Emerging reports from the German automotive industry have confirmed that more Daimler employees based in Germany could be set to walkout. Employees working ThyssenKrupp AG as well as Volkswagen AG are amongst those considering taking the same action. 36,000 workers associated with Metall Labor union are unhappy at current payment structure and terms.

Daimler employees walking out

So far more 100 + businesses have threatened with the same action. Already 800 employees based at Daimler’s Sprinter Van plant based in Dusseldorf went on strike along with employees at the company’s plant based in Rastatt.

Porsche and Volkswagen

Further strike action at Porsche AG and Volkswagen have also been planned. 12,000 workers have staged a walkout from 55 businesses already in Baden- Wuerttemberg.

Demands need to be met

The IG Metall Labor Union would like their pay to be increased by 6.5 per cent. They also demanding that apprenticeships being hired full time after their course should not be limited. The Union are also demanding that they have more control over the hiring of temporary workers. A 3 per cent wage rise proposal was rejected back in April.

Other companies to get involved

In the City of Freiburg there have been more potential strikes touted, with 650 employees from Daimler.

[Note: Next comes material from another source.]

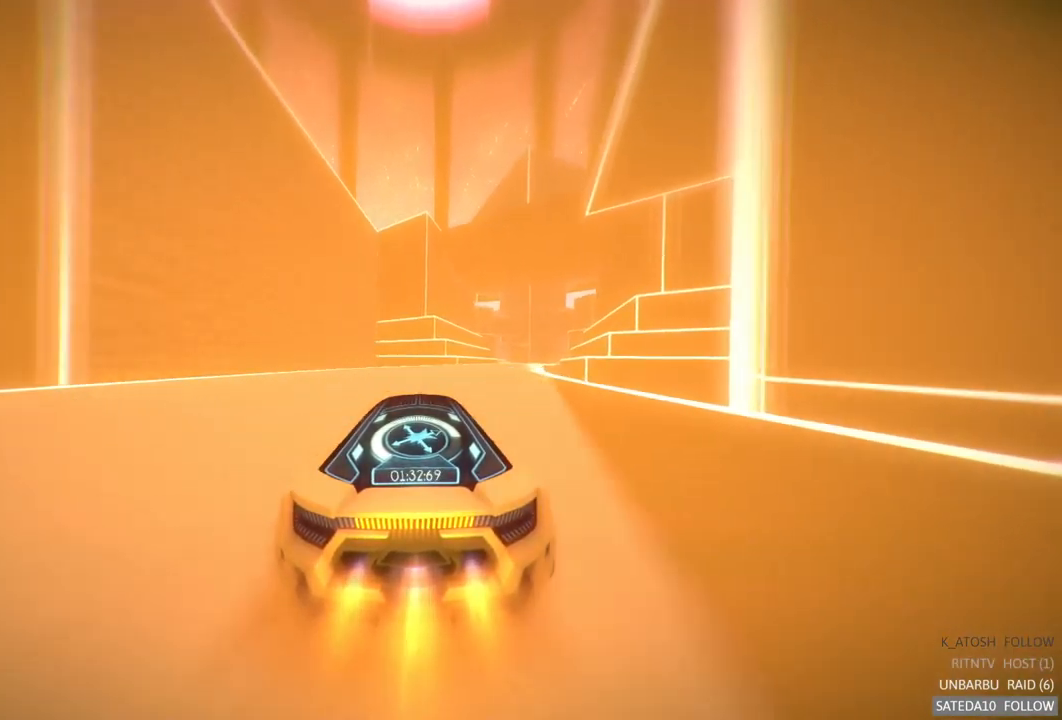
{"buttons": ["A", "R2"], "left_stick": "right", "right_stick": "center", "events": []}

Other companies involved include General Electric Co. (GE), Soloar-Fabrik AG (SFX), Marco Sprengler and more.


Audi, the luxury division from the Volkswagen Group are also set to see a strikes occurring. Audi’s plant in Neclarsulm produces the Audi A4, A6 and the Audi A8. On May 3rd, employees may decide to walkout along with 2,500 workers from Porsche based in Stuttgart. Employees from the Volkswagen brand have walked out.


MAN AG has also seen strikes with 400 employees taking part. TDK have seen 250 employees walkout.

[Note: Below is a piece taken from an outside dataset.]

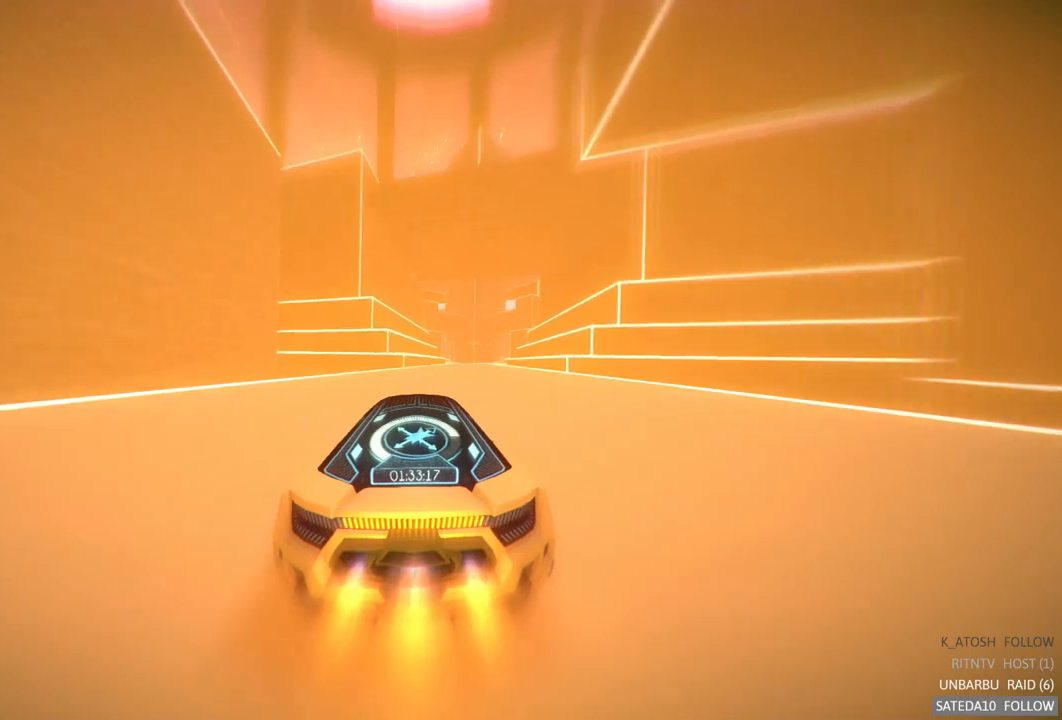
{"buttons": ["A", "R2"], "left_stick": "right", "right_stick": "center", "events": []}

The union in question represents thousands of metal workers in Germany. They believe that wages should be increased thanks to the strength within the German economy. Compared to other European economies, the German market is perhaps the strongest out of the lot. They have certainly shown the most resilience and strength following the Euro Zone crisis.

This will come as a blow to the German automotive industry, one that has been one the few positive markets throughout Europe. Will this affect the battle between Volkswagen and General Motors along with BMW, Audi and Mercedes-Benz.